Sur les frais du procès et l’exécution provisoire
En application des dispositions des articles 696 et suivants du code de procédure civile, il convient de condamner Monsieur [D] [X] aux dépens de l’instance comprenant les frais de signification du commandement de payer, délivré le 21 octobre 2025.
Il convient également de condamner Monsieur [D] [X] à payer à Monsieur [B] [K] et Madame [N] épouse [B] [C] par provision la somme de 300 euros au titre de l’article 700 du code de procédure civile.

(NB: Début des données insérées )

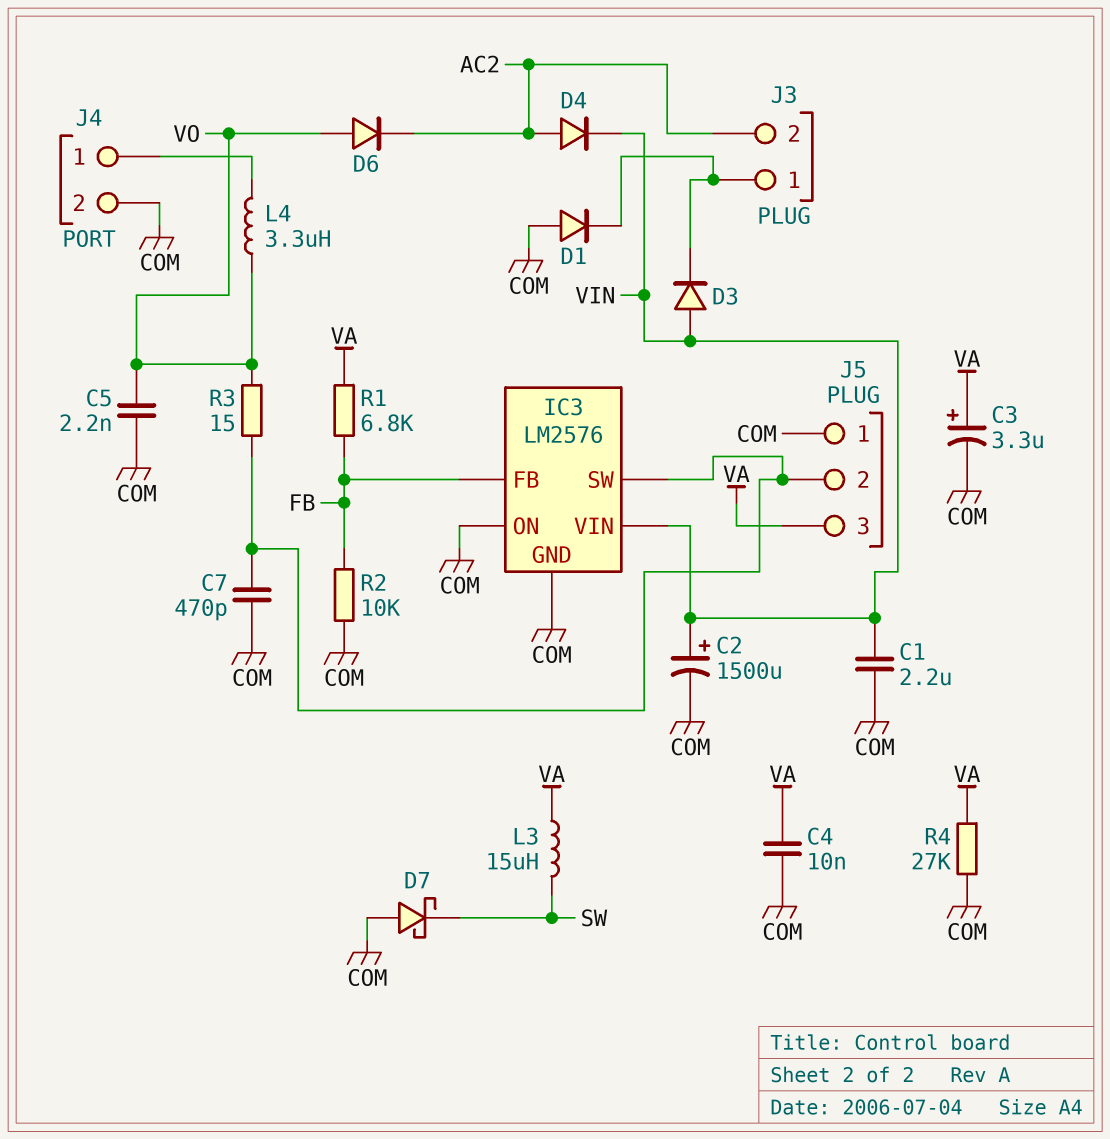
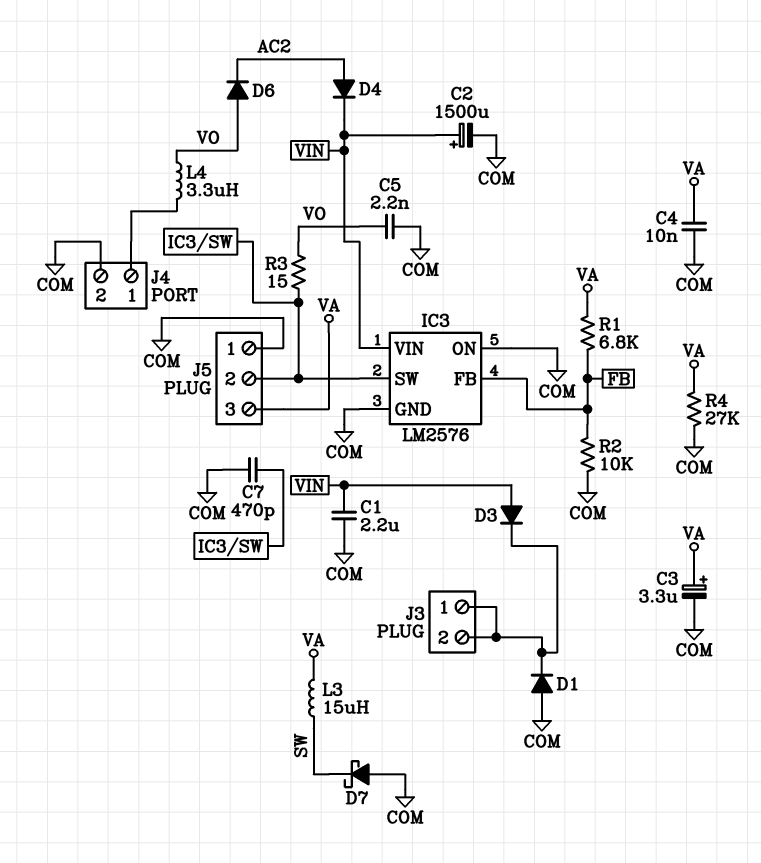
J3 pin 2: AC2 -> J3/1

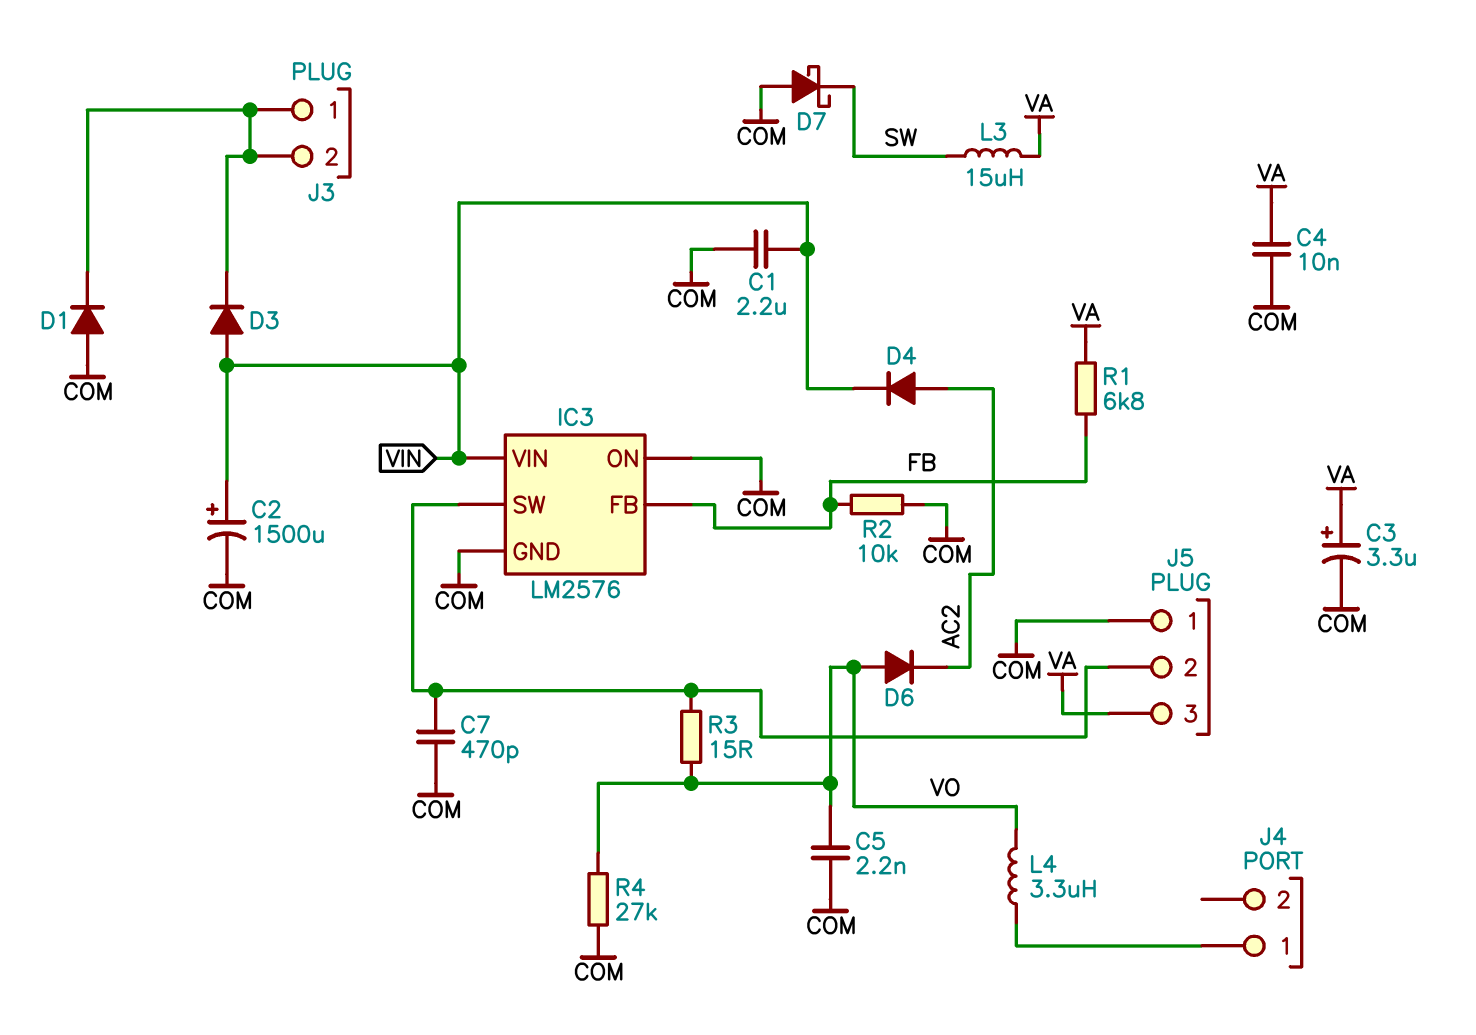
J4 pin 2: COM -> none
R4: 27k (COM, VA) -> 27k (COM, VO)

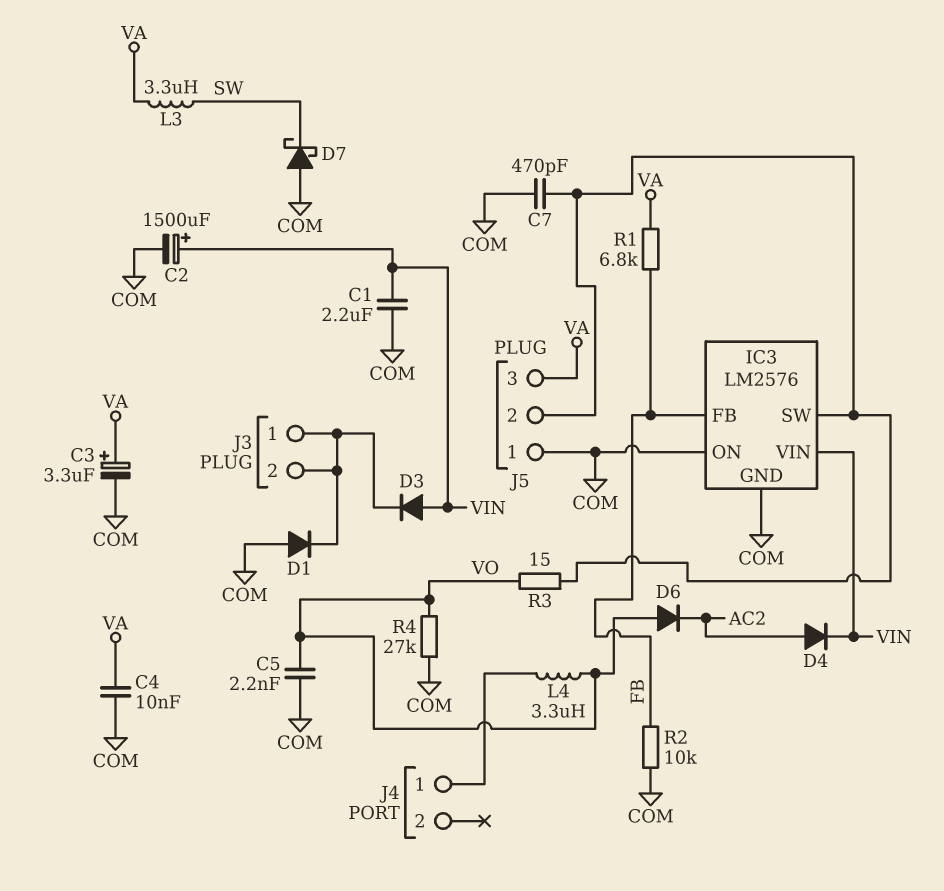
L3: 15uH (SW, VA) -> 3.3uH (SW, VA)

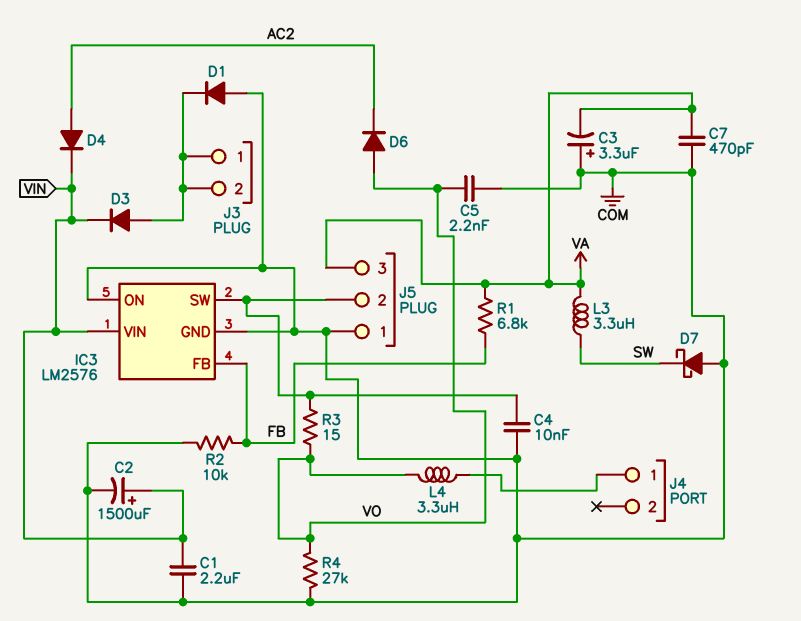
C3: 3.3uF (plus VA, minus COM) -> 3.3uF (plus COM, minus VA)
C4: 10nF (COM, VA) -> 10nF (COM, IC3/SW)
C7: 470pF (COM, IC3/SW) -> 470pF (COM, VA)
D3: diode (A VIN, K J3/1) -> diode (A J3/1, K VIN)

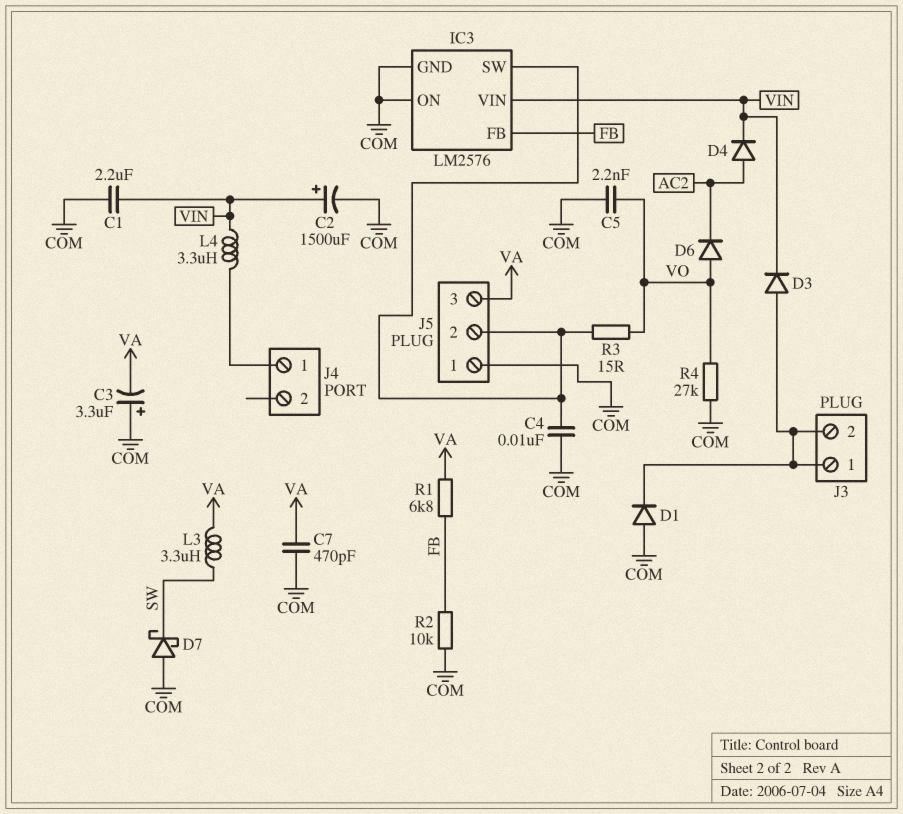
L4: 3.3uH (J4/1, VO) -> 3.3uH (J4/1, VIN)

Conformément à l’article 514 du code de procédure civile, la présente ordonnance est assortie de l’exécution provisoire, de droit, sans qu’il soit nécessaire de la prononcer ou de la rappeler.
PAR CES MOTIFS
Nous, juge des contentieux de la protection, statuant en audience publique, par ordonnance contradictoire en premier ressort, rendue par mise à disposition au greffe le jour de son délibéré,
DECLARONS recevable la demande de Monsieur [B] [K] et Madame [N] épouse [B] [C] aux fins de constat de l’acquisition de la clause résolutoire,
CONSTATONS que les conditions d’acquisition de la clause résolutoire contenue dans le bail conclu le 27 avril 2022 entre Monsieur [B] [K] et Madame [N] épouse [B] [C] d’une part, et Monsieur [D] [X] d’autre part, concernant les locaux et accessoires situés [Adresse 2], lot n°25 (appartement) et lot n°95 (emplacement de stationnement) à [Localité 3], sont réunies à la date du 22 décembre 2025,
CONSTATONS la résiliation du bail à compter de cette date,
REJETONS la demande de Monsieur [D] [X] en délais de paiement suspensifs des effets de la clause résolutoire,
ORDONNONS, à défaut de départ volontaire des lieux, l’expulsion de Monsieur [D] [X] ainsi que de tout occupant de son chef, dans un délai de deux mois à compter de la signification d’un commandement d’avoir à libérer les lieux, avec l’assistance de la force publique si besoin est, ainsi que le transport des meubles laissés dans les lieux loués, conformément aux dispositions des articles L433-1 et L433-2 du code des procédures civiles d’exécution,
FIXONS le montant de l’indemnité d’occupation mensuelle due par Monsieur [D] [X] à compter du 22 décembre 2025, date de la résiliation du bail, et jusqu’à la libération définitive des lieux, à une somme égale au montant mensuel du loyer indexé et des charges qui auraient été dus si le bail s’était poursuivi,
CONDAMNONS par provision Monsieur [D] [X] à payer à Monsieur [B] [K] et Madame [N] épouse [B] [C] la somme de 8.190,23 euros au titre des loyers, charges et indemnités d’occupation arrêtés au 4 mars 2026, échéance de mars 2026 incluse, avec intérêts au taux légal sur la somme de 2.294,30 euros à compter du commandement de payer du 21 octobre 2025 et à compter de la signification de la présente décision pour le surplus,
CONDAMNONS par provision Monsieur [D] [X] à payer à Monsieur [B] [K] et Madame [N] épouse [B] [C] l’indemnité d’occupation mensuelle à compter du 22 décembre 2025, et jusqu’à complète libération des lieux, avec intérêts au taux légal à compter de l’exigibilité de chacune des échéances,
DEBOUTONS les parties de leurs autres demandes plus amples ou contraires,
CONDAMNONS Monsieur [D] [X] aux dépens de l’instance de référé, comprenant les frais de signification du commandement de payer du 21 octobre 2025,
CONDAMNONS par provision Monsieur [D] [X] à payer à Monsieur [B] [K] et Madame [N] épouse [B] [C] la somme de 300 euros au titre de l’article 700 du code de procédure civile,
RAPPELONS que la présente ordonnance est assortie de l’exécution provisoire de droit.